■ **SELECTED TEXT**
[Start of Attachment]

Teaching At West Virginia
   After graduating from the University of Miami, Arnone went to Boise, Idaho where she played principal in the Boise Philharmonic for four seasons and taught at Boise State University and Idaho State University in Pocatello. In 2006 she took the position of Assistant Professor of Flute at West Virginia University, where she has a private studio of both undergraduate and graduate students.
   “I believe that students have to get the mechanics down because this leads to freedom. I did it backwards when I was a student. I focused on the music first, and then later I finally accepted that my technique was a liability. If I had myself as a young student, I would probably think that she is just not ready to see the light and accept that this is the path that has to be taken to find success. Now I can truly understand my own teachers’ dilemmas! It is sad to hear a student play the repertoire’s largest and most important works without musical awareness and technical development united.”
   For students who might not be ready to accept a program that includes diligent work on preparing the basics, Arnone has subtle ways of helping them into the process. “Sometimes, if they are really serious, I think the best thing to help those students is to surround them with their peers from other places or have them go to festivals so they can see what’s out there.
   “Having a strong technical foundation is just the start, however. I try to give my students direction in finding their musical personalities and let them know that everyone is distinctly different. Through music they should learn how to solve problems and about themselves, instead of focusing on meeting a required level or others’ expectations.
   “Without getting too philosophical, my concern for students today is that they seem too focused on pursuing a degree in order to get a job and not on enriching themselves. Certainly paying the bills is critical, but I feel students are often missing the point of what we do as musicians.
   “I try to ask students leading questions to solve problems at lessons. I don’t believe in giving them the answers. I want them to walk me through it. In their practice they should have a game plan instead of going through random acts of seeing what will happen when they practice. One way I do this is by having them write private, on-line journals on Blackboard [an online virtual classroom supported by various academic institutions] that I review. Weekly, I write a question that they have to address in written form. For example, I might use the prompt: ‘If I play with the metronome on off-beats instead of on the beat, I feel this helps me notice…”

Introducing Students to Teaching
   “I try to keep my students interested in the flute by having lots of activities for the studio. We have different topics in weekly studio classes; I have them teach each other. It is informative for me too, to see them in action. Last year, for example, everyone was assigned two lyrical etudes to prepare and one to teach. Prior to the class, I hadn’t worked on them with anyone. They had to analyze and figure out what should be addressed and write a lesson plan. It was interesting to watch them teach and respond to each other. I also encourage students to transfer what they are learning in their music education classes to their flute playing, and then to connect all classes in the music curriculum. It should all come back in one happy circle.”

[End of Attachment]

■ **DATA UNDER STUDY**
[Start of Attachment]

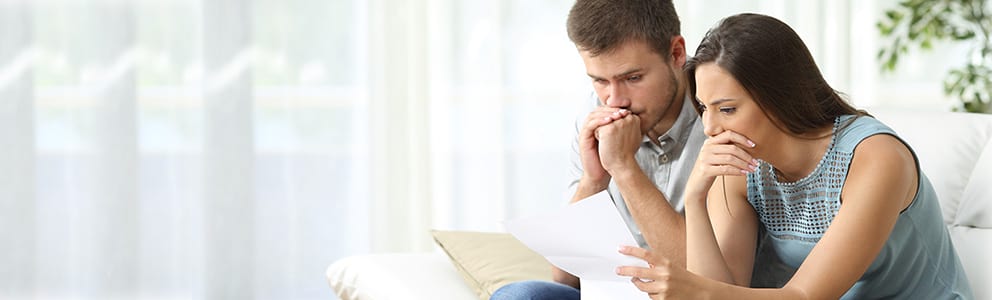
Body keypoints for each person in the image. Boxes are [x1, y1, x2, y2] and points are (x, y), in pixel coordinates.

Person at [615, 13, 974, 299]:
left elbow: (804, 296)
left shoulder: (876, 158)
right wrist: (695, 199)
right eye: (703, 108)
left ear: (778, 96)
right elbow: (725, 287)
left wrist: (693, 289)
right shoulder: (741, 164)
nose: (709, 128)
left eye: (726, 109)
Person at [490, 0, 707, 299]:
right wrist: (593, 181)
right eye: (599, 81)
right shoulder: (594, 115)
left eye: (633, 78)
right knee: (520, 294)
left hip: (687, 294)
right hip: (613, 293)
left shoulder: (721, 112)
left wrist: (623, 167)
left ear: (677, 53)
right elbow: (564, 278)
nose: (615, 100)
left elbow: (701, 278)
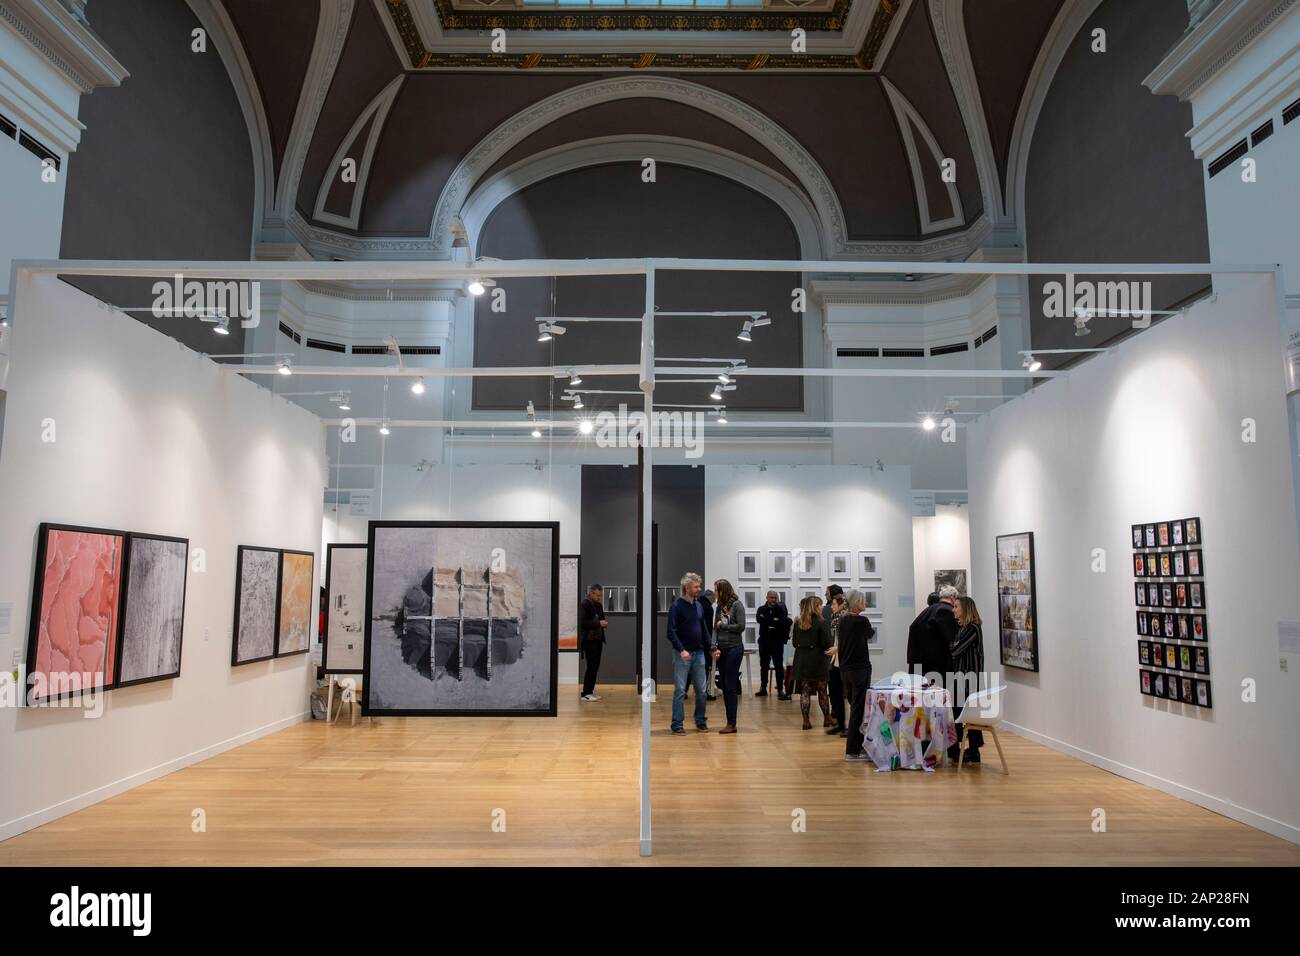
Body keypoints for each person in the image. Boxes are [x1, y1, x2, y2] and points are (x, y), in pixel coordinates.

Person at [667, 572, 715, 735]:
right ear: (687, 588)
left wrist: (712, 648)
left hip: (699, 653)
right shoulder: (676, 606)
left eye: (699, 586)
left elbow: (704, 630)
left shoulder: (699, 605)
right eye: (696, 587)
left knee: (702, 690)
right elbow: (671, 632)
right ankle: (677, 724)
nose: (699, 589)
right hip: (683, 654)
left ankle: (700, 721)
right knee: (680, 690)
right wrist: (681, 650)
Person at [837, 590, 875, 760]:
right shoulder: (862, 620)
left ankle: (855, 748)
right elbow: (870, 635)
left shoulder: (843, 620)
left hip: (845, 670)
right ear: (857, 602)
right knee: (858, 711)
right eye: (863, 601)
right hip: (859, 669)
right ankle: (853, 751)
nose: (865, 603)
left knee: (855, 708)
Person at [948, 595, 986, 763]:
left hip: (970, 678)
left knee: (964, 713)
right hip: (961, 677)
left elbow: (955, 650)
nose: (953, 610)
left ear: (965, 609)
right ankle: (966, 750)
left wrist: (954, 646)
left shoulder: (973, 628)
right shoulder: (962, 628)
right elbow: (953, 646)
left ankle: (966, 750)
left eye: (956, 606)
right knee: (962, 713)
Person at [790, 596, 833, 730]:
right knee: (822, 691)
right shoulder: (822, 622)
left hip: (802, 659)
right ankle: (826, 718)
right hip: (818, 659)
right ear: (815, 607)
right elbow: (827, 643)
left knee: (805, 691)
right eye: (820, 605)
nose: (822, 608)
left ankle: (806, 721)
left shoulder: (798, 622)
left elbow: (794, 642)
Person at [712, 579, 746, 735]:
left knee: (730, 685)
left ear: (723, 590)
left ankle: (732, 723)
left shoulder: (737, 605)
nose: (715, 593)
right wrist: (714, 646)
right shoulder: (719, 607)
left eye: (717, 590)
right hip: (722, 649)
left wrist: (722, 626)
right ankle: (729, 721)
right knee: (724, 686)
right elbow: (715, 628)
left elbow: (741, 626)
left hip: (734, 648)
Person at [907, 585, 958, 685]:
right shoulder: (946, 611)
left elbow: (912, 628)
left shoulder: (928, 610)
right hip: (936, 666)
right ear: (953, 597)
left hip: (920, 664)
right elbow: (952, 639)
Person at [754, 590, 790, 697]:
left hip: (777, 642)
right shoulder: (761, 609)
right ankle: (763, 688)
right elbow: (759, 619)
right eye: (771, 597)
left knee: (778, 666)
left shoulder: (780, 609)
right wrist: (773, 621)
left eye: (775, 598)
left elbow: (783, 622)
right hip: (764, 642)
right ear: (767, 598)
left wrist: (769, 620)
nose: (773, 600)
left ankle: (780, 689)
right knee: (764, 666)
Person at [578, 584, 607, 701]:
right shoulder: (584, 604)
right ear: (591, 593)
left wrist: (602, 623)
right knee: (591, 666)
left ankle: (590, 691)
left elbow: (601, 619)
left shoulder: (598, 605)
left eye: (600, 595)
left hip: (598, 639)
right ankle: (586, 693)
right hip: (589, 640)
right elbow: (583, 623)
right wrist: (598, 623)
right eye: (598, 595)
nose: (599, 597)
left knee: (595, 666)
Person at [825, 592, 848, 735]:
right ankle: (840, 724)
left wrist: (837, 649)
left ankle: (846, 726)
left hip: (844, 660)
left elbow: (848, 640)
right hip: (835, 660)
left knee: (845, 694)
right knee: (835, 694)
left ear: (841, 605)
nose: (831, 607)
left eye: (833, 604)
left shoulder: (845, 618)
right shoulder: (835, 618)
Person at [700, 588, 718, 701]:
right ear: (710, 597)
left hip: (694, 641)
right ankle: (703, 693)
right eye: (714, 598)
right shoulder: (708, 608)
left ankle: (684, 691)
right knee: (705, 667)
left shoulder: (696, 603)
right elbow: (707, 628)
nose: (715, 600)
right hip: (704, 642)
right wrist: (711, 642)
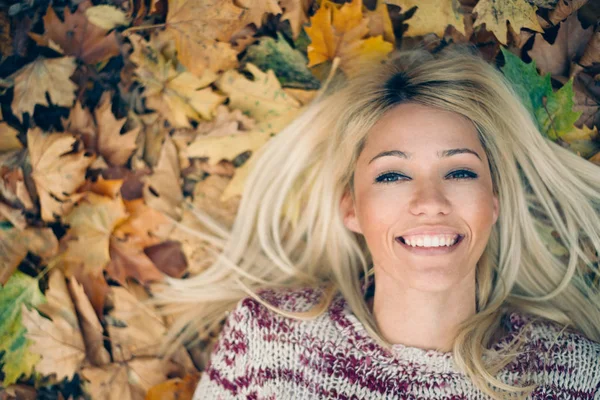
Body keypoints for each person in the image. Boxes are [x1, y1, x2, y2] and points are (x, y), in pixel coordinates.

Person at [154, 45, 600, 399]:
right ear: (352, 208)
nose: (430, 202)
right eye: (392, 175)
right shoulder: (269, 336)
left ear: (494, 201)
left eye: (460, 171)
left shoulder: (579, 376)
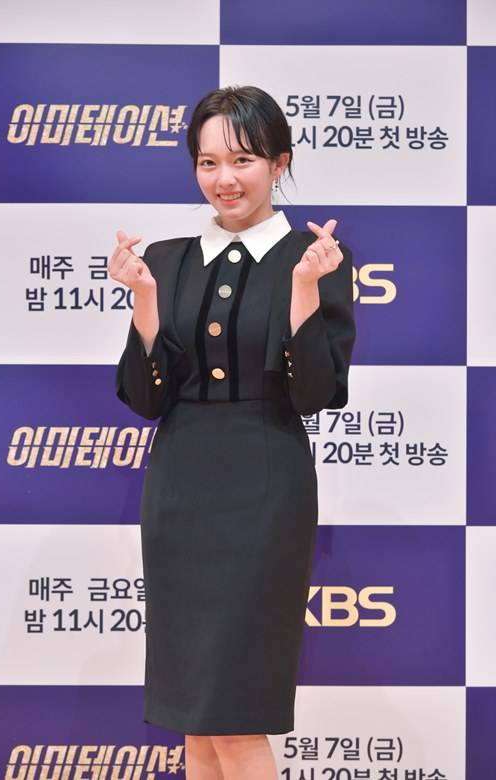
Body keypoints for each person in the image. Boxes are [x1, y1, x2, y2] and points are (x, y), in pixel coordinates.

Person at [109, 85, 356, 780]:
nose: (224, 178)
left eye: (243, 160)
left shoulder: (316, 258)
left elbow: (315, 394)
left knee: (237, 716)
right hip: (180, 491)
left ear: (280, 163)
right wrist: (145, 301)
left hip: (265, 489)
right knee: (196, 719)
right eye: (208, 161)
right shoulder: (165, 259)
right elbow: (145, 398)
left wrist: (305, 289)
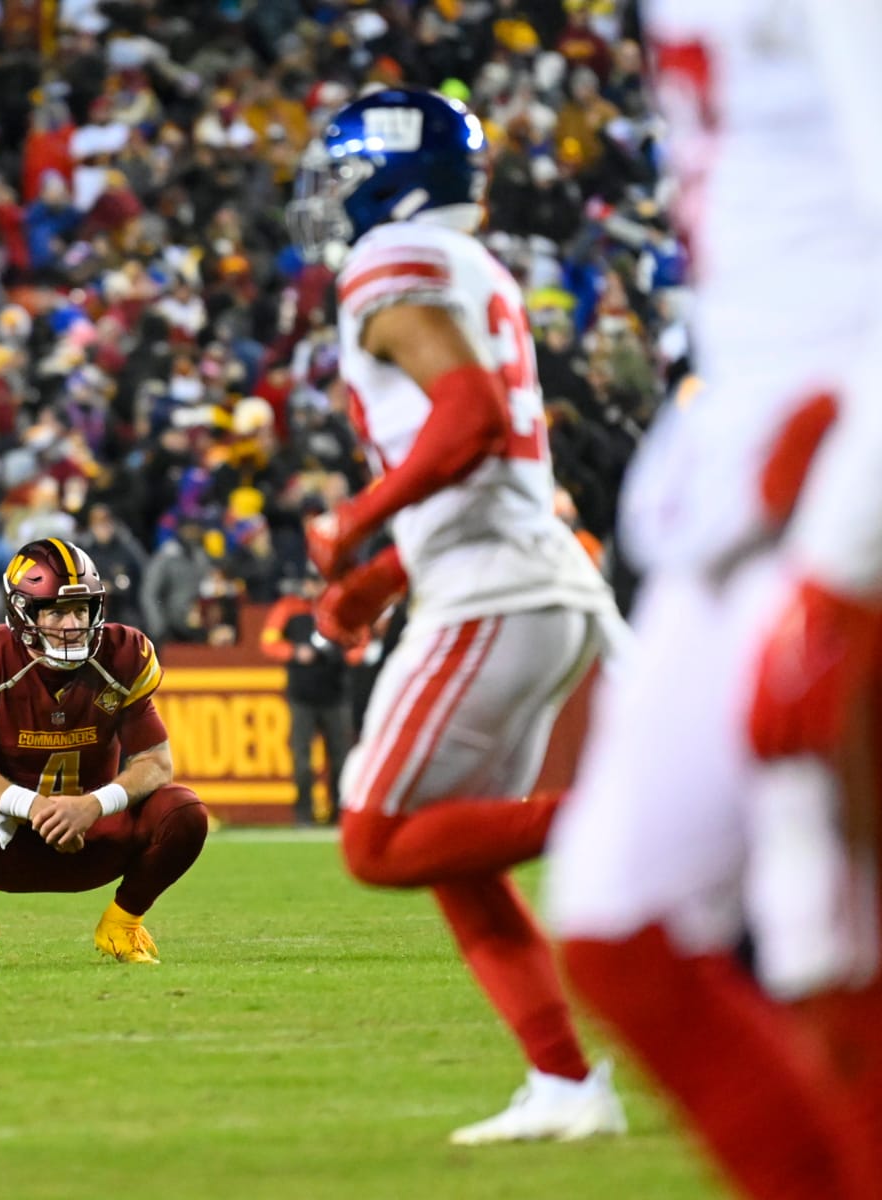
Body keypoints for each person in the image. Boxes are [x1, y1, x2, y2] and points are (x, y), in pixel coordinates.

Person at [547, 5, 882, 1198]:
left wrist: (846, 559)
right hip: (748, 484)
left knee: (832, 947)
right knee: (623, 915)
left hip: (838, 473)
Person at [287, 87, 627, 1143]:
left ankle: (677, 816)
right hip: (524, 575)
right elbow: (484, 468)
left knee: (379, 839)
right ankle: (567, 1086)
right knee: (453, 853)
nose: (335, 200)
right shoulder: (468, 264)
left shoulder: (390, 261)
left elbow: (471, 422)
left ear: (391, 178)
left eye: (345, 176)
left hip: (499, 588)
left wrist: (355, 518)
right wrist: (376, 581)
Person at [0, 537, 209, 967]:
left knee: (184, 811)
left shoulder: (123, 654)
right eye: (55, 610)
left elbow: (157, 763)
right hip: (10, 838)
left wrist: (93, 805)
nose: (72, 624)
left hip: (95, 835)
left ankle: (122, 924)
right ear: (23, 613)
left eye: (81, 609)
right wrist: (34, 807)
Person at [260, 569, 361, 826]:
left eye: (318, 581)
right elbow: (268, 642)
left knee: (341, 758)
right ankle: (304, 815)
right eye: (310, 580)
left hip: (336, 694)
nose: (314, 586)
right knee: (302, 760)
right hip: (302, 695)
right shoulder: (291, 607)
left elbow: (360, 643)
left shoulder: (340, 608)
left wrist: (342, 655)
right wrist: (294, 651)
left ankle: (339, 814)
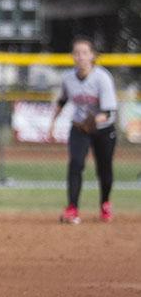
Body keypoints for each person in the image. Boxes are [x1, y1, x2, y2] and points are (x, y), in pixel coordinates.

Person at [47, 37, 118, 224]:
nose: (81, 57)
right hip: (79, 128)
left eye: (85, 53)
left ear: (92, 56)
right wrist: (52, 124)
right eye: (77, 53)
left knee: (104, 170)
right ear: (72, 56)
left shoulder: (102, 78)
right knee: (76, 164)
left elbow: (109, 111)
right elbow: (62, 101)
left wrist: (93, 120)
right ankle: (72, 208)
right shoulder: (68, 78)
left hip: (103, 129)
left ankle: (105, 203)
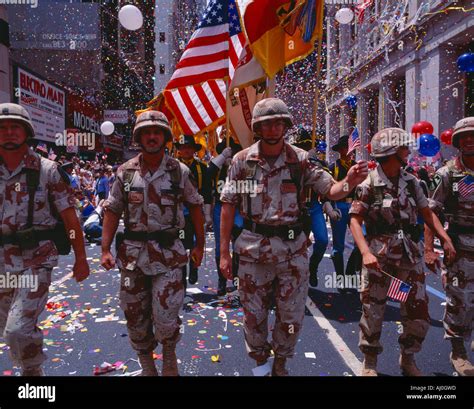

[End of Attachment]

■ **ACTIVITY LIST**
A: According to the passage about Arnone's teaching, for how many seasons did she play principal in the Boise Philharmonic?
B: Reproduce part of the passage about Arnone's teaching, beginning at the words "For students who" and stopping after "or others’ expectations.".
C: Resume the passage about Arnone's teaching from its final sentence and keep it going.

■ **RESPONSES PER TASK**
A: Four seasons.

B:
For students who might not be ready to accept a program that includes diligent work on preparing the basics, Arnone has subtle ways of helping them into the process. “Sometimes, if they are really serious, I think the best thing to help those students is to surround them with their peers from other places or have them go to festivals so they can see what’s out there.
   “Having a strong technical foundation is just the start, however. I try to give my students direction in finding their musical personalities and let them know that everyone is distinctly different. Through music they should learn how to solve problems and about themselves, instead of focusing on meeting a required level or others’ expectations.

C:
   Students working with Arnone also have the opportunity to work at the high school flute camp that Arnone started in 2007. “At the camp, my students teach alongside me. It’s a lot of work for them, but it is so satisfying to see the studio come together and grow in this way. I try to make sure my students have plenty of opportunities. I believe that anyone who is a music major will be teaching in some capacity, so it is just smart to have them doing that in their college years.”
   Each summer, Arnone invites noted guest artists to work with her students. Trevor Wye and Julia Bogorad-Kogan were visiting instructors over the past several summers. Masterclass artists during the school year have included Walfrid Kujala, Bernie Goldberg, Lorna McGhee, Aaron Goldman, and Jennifer Connor. “It was really fascinating to have Julia come back to do a seminar. It was very satisfying for me to see her work with my students. I think my students could see where I inherited a lot of my ideas, especially my tone-based ideas of having a more open sound. ‘Drop the jaw’ and ‘air in the cheeks’ have always been hot buttons for some people.
   In general, she works with a much lower top lip, more open inside of the mouth, and focuses the airstream down a lot more.
   “I also worked a lot with Trevor Wye. For two summer sessions I was a participant at his masterclasses, and then he offered two summer seminars at my school. I feel that he helped me fill in a lot of holes that I had accumulated in my playing, and some that I didn’t know were there. I hated practicing technique because it seemed like a repetitive, mindless activity. One of his ideas was to never play the same thing two days in a row. To me it’s like working out with weights, alternating muscle groups and not doing the same exercises daily. Many times I just come up with an exercise off the top of my head and do it in different keys, thanks to Trevor.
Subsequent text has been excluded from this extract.